Several reports indicate that significant carotid artery stenosis is an important, and
possibly the strongest, incremental risk factor for perioperative stroke in patients
undergoing isolated myocardial revascularization. Reports of routine carotid evaluation
before CABG have documented significant internal carotid stenosis (>70%) in 3% - 12% of
patients. In this study, the diagnosis of severe carotid disease was secondary in 1.9% of
the patients who have been elected for isolated CABG. This percentage could obviously
underestimate the real incidence of the carotid disease because routine preoperative
evaluation of all CABG patients, other than auscultation of bruits, has not been carried
Some randomised trials have now unequivocally proven a significant benefit of CEA over continued medical treatment for patients with symptomatic and, even more recently, with asymptomatic severe carotid artery stenosis. The NASCET study showed that CEA in symptomatic patients with 70-99% carotid stenosis decreased the 2-year rate of ipsilateral stroke from 26% in medically treated patients to 9% in surgically treated patients. The ACAS study demonstrated a reduction in total ipsilateral events in patients with >60% carotid stenosis from 18% to 7% over 5 years.

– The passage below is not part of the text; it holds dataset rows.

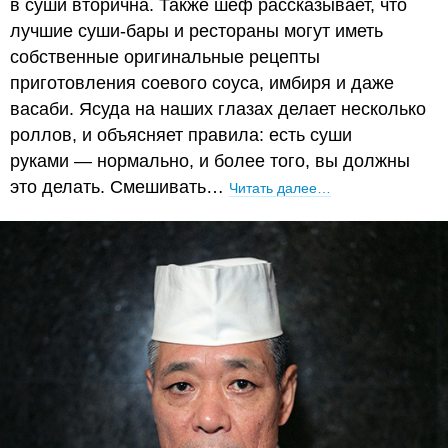
в суши вторична. Также шеф рассказывает, что
лучшие суши-бары и рестораны могут иметь
собственные оригинальные рецепты
приготовления соевого соуса, имбиря и даже
васаби. Ясуда на наших глазах делает несколько
роллов, и объясняет правила: есть суши
руками — нормально, и более того, вы должны
это делать. Смешивать…
Читать далее…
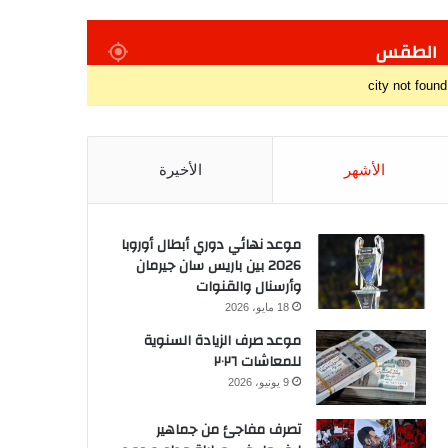
الطقس
city not found
الأشهر
الأخيرة
موعد نهائي دوري أبطال أوروبا
2026 بين باريس سان جيرمان
وأرسنال والقنوات
18 مايو، 2026
موعد صرف الزيادة السنوية
للمعاشات ٢٠٢٦
9 يونيو، 2026
تصرف مفاجئ من جماهير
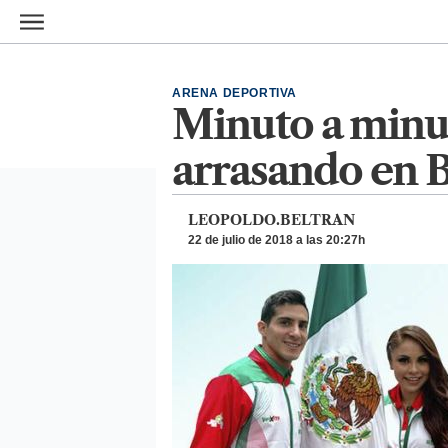
Ir al contenido principal
ARENA DEPORTIVA
Minuto a minut
arrasando en B
LEOPOLDO.BELTRAN
22 de julio de 2018 a las 20:27h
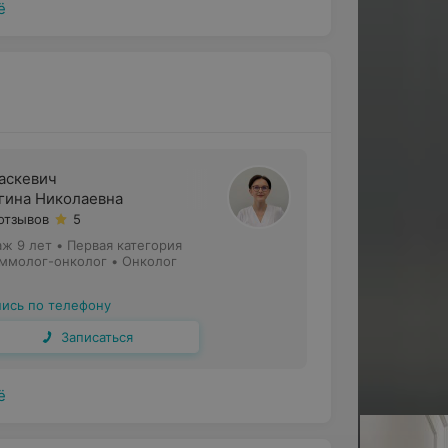
ё
аскевич
гина Николаевна
 отзывов
5
аж 9 лет
•
Первая категория
ммолог-онколог • Онколог
пись по телефону
Записаться
ё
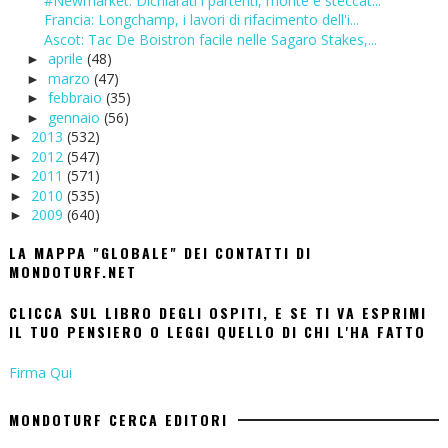
#Newmarket: Dichiarati i partenti, monte e steccat...
Francia: Longchamp, i lavori di rifacimento dell'i...
Ascot: Tac De Boistron facile nelle Sagaro Stakes,...
aprile
(48)
►
marzo
(47)
►
febbraio
(35)
►
gennaio
(56)
►
2013
(532)
►
2012
(547)
►
2011
(571)
►
2010
(535)
►
2009
(640)
►
LA MAPPA "GLOBALE" DEI CONTATTI DI
MONDOTURF.NET
CLICCA SUL LIBRO DEGLI OSPITI, E SE TI VA ESPRIMI
IL TUO PENSIERO O LEGGI QUELLO DI CHI L'HA FATTO
Firma Qui
MONDOTURF CERCA EDITORI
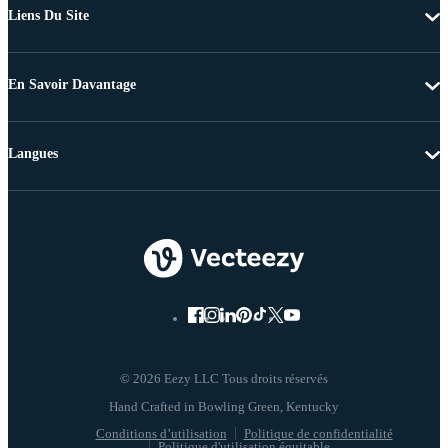
Liens Du Site
En Savoir Davantage
Langues
© 2026 Eezy LLC Tous droits réservés
Conditions d’utilisation
Politique de confidentialité
Politique d'utilisation équitable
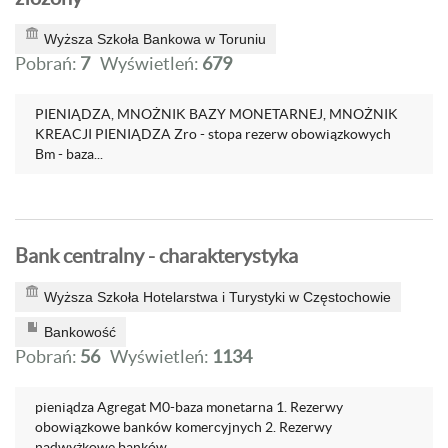
Wyższa Szkoła Bankowa w Toruniu
Pobrań:
7
Wyświetleń:
679
PIENIĄDZA, MNOŻNIK BAZY MONETARNEJ, MNOŻNIK
KREACJI PIENIĄDZA Zro - stopa rezerw obowiązkowych
Bm - baza...
Bank centralny - charakterystyka
Wyższa Szkoła Hotelarstwa i Turystyki w Częstochowie
Bankowość
Pobrań:
56
Wyświetleń:
1134
pieniądza Agregat M0-baza monetarna 1. Rezerwy
obowiązkowe banków komercyjnych 2. Rezerwy
nadwyżkowe banków...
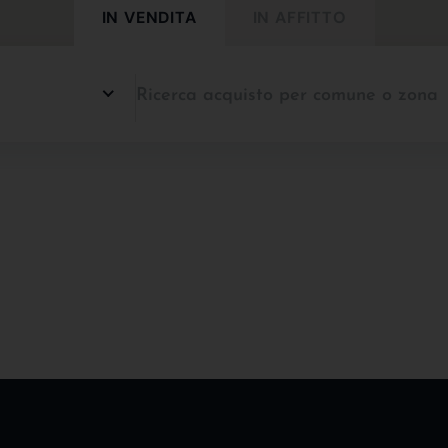
IN VENDITA
IN AFFITTO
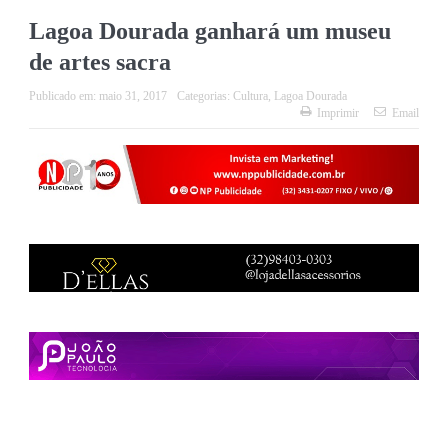
Lagoa Dourada ganhará um museu
de artes sacra
Publicado em:
maio 31, 2017
Categorias:
Cultura
,
Lagoa Dourada
Imprimir
Email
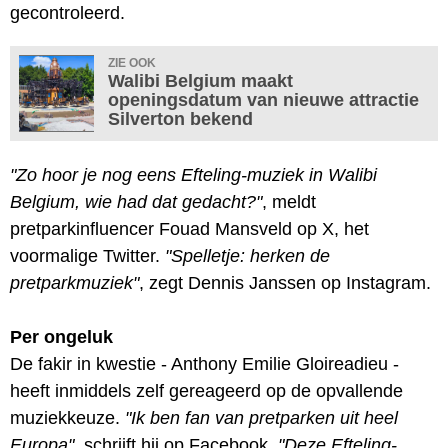
gecontroleerd.
ZIE OOK
Walibi Belgium maakt
openingsdatum van nieuwe attractie
Silverton bekend
"Zo hoor je nog eens Efteling-muziek in Walibi
Belgium, wie had dat gedacht?"
, meldt
pretparkinfluencer Fouad Mansveld op X, het
voormalige Twitter.
"Spelletje: herken de
pretparkmuziek"
, zegt Dennis Janssen op Instagram.
Per ongeluk
De fakir in kwestie - Anthony Emilie Gloireadieu -
heeft inmiddels zelf gereageerd op de opvallende
muziekkeuze.
"Ik ben fan van pretparken uit heel
Europa"
, schrijft hij op Facebook.
"Deze Efteling-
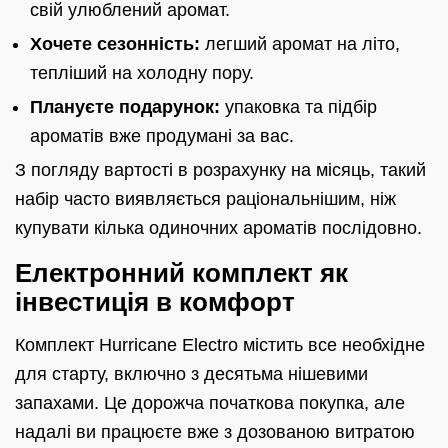
свій улюблений аромат.
Хочете сезонність:
легший аромат на літо,
тепліший на холодну пору.
Плануєте подарунок:
упаковка та підбір
ароматів вже продумані за вас.
З погляду вартості в розрахунку на місяць, такий
набір часто виявляється раціональнішим, ніж
купувати кілька одиночних ароматів послідовно.
Електронний комплект як
інвестиція в комфорт
Комплект Hurricane Electro містить все необхідне
для старту, включно з десятьма нішевими
запахами. Це дорожча початкова покупка, але
надалі ви працюєте вже з дозованою витратою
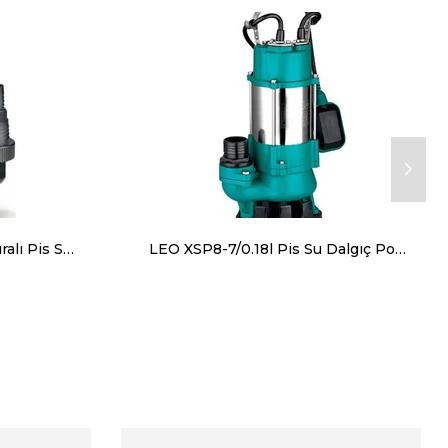
LEO XKS-400PW Şamandıralı Pis Su Dalgıç Pompa 125 lt/dk 4.8mss
LEO XSP8-7/0.18l Pis Su Dalgıç Pompa 133 lt/dk 7mss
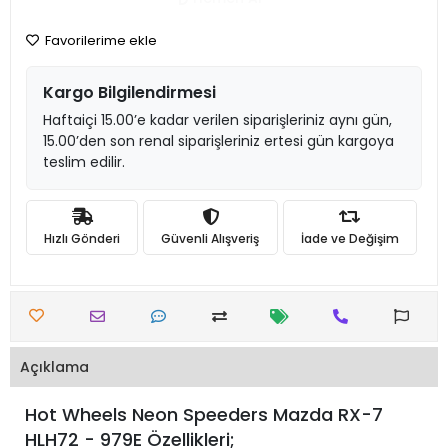
Favorilerime ekle
Kargo Bilgilendirmesi
Haftaiçi 15.00’e kadar verilen siparişleriniz aynı gün,
15.00’den son renal siparişleriniz ertesi gün kargoya
teslim edilir.
Hızlı Gönderi
Güvenli Alışveriş
İade ve Değişim
Açıklama
Hot Wheels Neon Speeders Mazda RX-7
HLH72 - 979E Özellikleri;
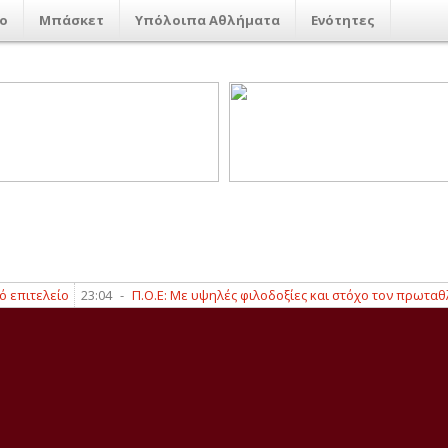
ο
Μπάσκετ
Υπόλοιπα Αθλήματα
Ενότητες
τελείο
23:04
-
Π.Ο.Ε: Με υψηλές φιλοδοξίες και στόχο τον πρωταθλητισμ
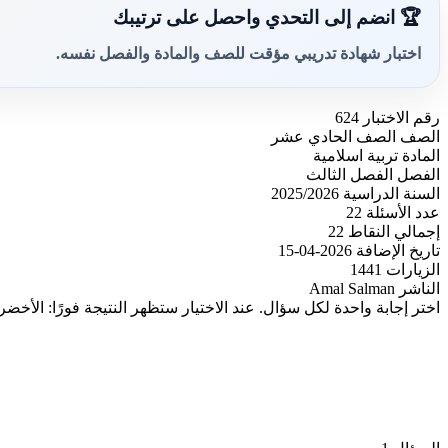
🏆 انضم إلى التحدي واحصل على ترتيبك
اختبار شهادة تدريبي مؤقت للصف والمادة والفصل نفسه.
رقم الاختبار
624
الصف
الصف الحادي عشر
المادة
تربية اسلامية
الفصل
الفصل الثالث
السنة الدراسية
2025/2026
عدد الأسئلة
22
إجمالي النقاط
22
تاريخ الإضافة
2026-04-15
الزيارات
1441
الناشر
Amal Salman
اختر إجابة واحدة لكل سؤال. عند الاختيار ستظهر النتيجة فورًا: الأخضر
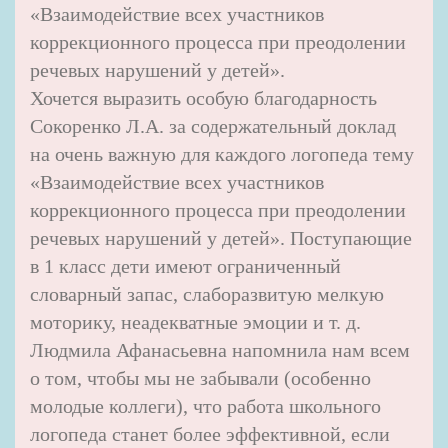
«Взаимодействие всех участников
коррекционного процесса при преодолении
речевых нарушений у детей».
Хочется выразить особую благодарность
Сокоренко Л.А. за содержательный доклад
на очень важную для каждого логопеда тему
«Взаимодействие всех участников
коррекционного процесса при преодолении
речевых нарушений у детей». Поступающие
в 1 класс дети имеют ограниченный
словарный запас, слаборазвитую мелкую
моторику, неадекватные эмоции и т. д.
Людмила Афанасьевна напомнила нам всем
о том, чтобы мы не забывали (особенно
молодые коллеги), что работа школьного
логопеда станет более эффективной, если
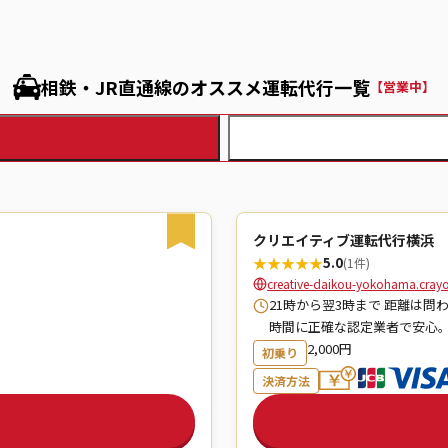
相鉄・JR直通線のオススメ運転代行一覧
【営業中】
クリエイティブ運転代行横浜
★
★
★
★
★
5.0
(1件)
creative-daikou-yokohama.crayon
21時から翌3時まで 距離は問
時間に正確な認定業者で安心。
2,000円
初乗り
決済方法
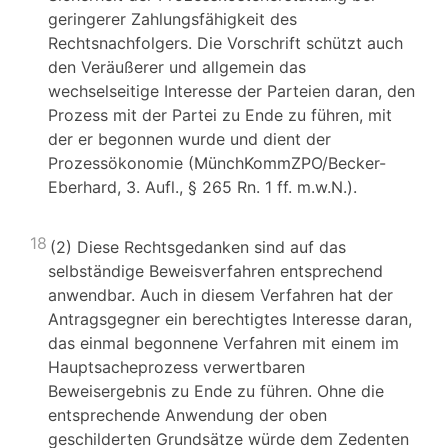
geringerer Zahlungsfähigkeit des
Rechtsnachfolgers. Die Vorschrift schützt auch
den Veräußerer und allgemein das
wechselseitige Interesse der Parteien daran, den
Prozess mit der Partei zu Ende zu führen, mit
der er begonnen wurde und dient der
Prozessökonomie (MünchKommZPO/Becker-
Eberhard, 3. Aufl., § 265 Rn. 1 ff. m.w.N.).
18
(2) Diese Rechtsgedanken sind auf das
selbständige Beweisverfahren entsprechend
anwendbar. Auch in diesem Verfahren hat der
Antragsgegner ein berechtigtes Interesse daran,
das einmal begonnene Verfahren mit einem im
Hauptsacheprozess verwertbaren
Beweisergebnis zu Ende zu führen. Ohne die
entsprechende Anwendung der oben
geschilderten Grundsätze würde dem Zedenten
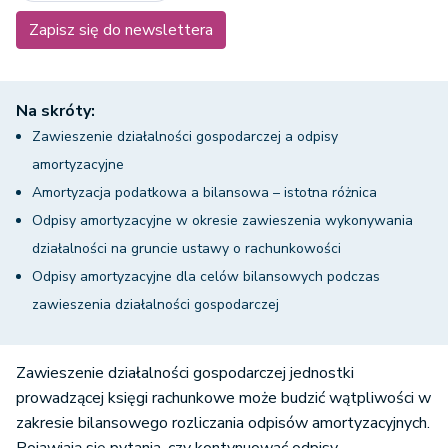
Zapisz się do newslettera
Na skróty:
Zawieszenie działalności gospodarczej a odpisy
amortyzacyjne
Amortyzacja podatkowa a bilansowa – istotna różnica
Odpisy amortyzacyjne w okresie zawieszenia wykonywania
działalności na gruncie ustawy o rachunkowości
Odpisy amortyzacyjne dla celów bilansowych podczas
zawieszenia działalności gospodarczej
Zawieszenie działalności gospodarczej jednostki
prowadzącej księgi rachunkowe może budzić wątpliwości w
zakresie bilansowego rozliczania odpisów amortyzacyjnych.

We believe that the rational approach for virtually all patients who present severe combined arterial disease is to submit them to carotid surgery before myocardial revascularization. The surgical options are then either a simultaneous procedure (same anesthetic) or a staged approach whereby the CEA is performed several days prior to CABG. No well-designed prospective randomised trial has clarified this problem. Consequently, the optimal strategy for management remains undefined and each centre must elect its own treatment plan. In 1992 we adopted the staging approach to treat all patients who present concomitant arterial carotid and coronary disease. To our knowledge, this is the first study to report the results of the staged operation as the only routine method to treat all patients. The results reported herein, with no mortality and an incidence of 3.3% of MI, lends support to the safety of this surgical approach. The global incidence of mortality (1.7%) and composite death and stroke (8.2%) rates in this report compare favourably with those in the literature for patients managed using a combined approach (table 5). By contrast, our incidence of MI was higher (4.7%) but still acceptable. On the other hand, we did not expect such a high incidence of stroke (6.5%). This result underscores the multifactorial aetiology of stroke after CABG, particularly in these high-risk patients, but, we believe, is insufficient to question the importance of prophylactic CEA in reducing the incidence of stroke. We believe that the cerebrovascular accident rate in our patients would have been even higher if they had not undergone the CEA before the CABG.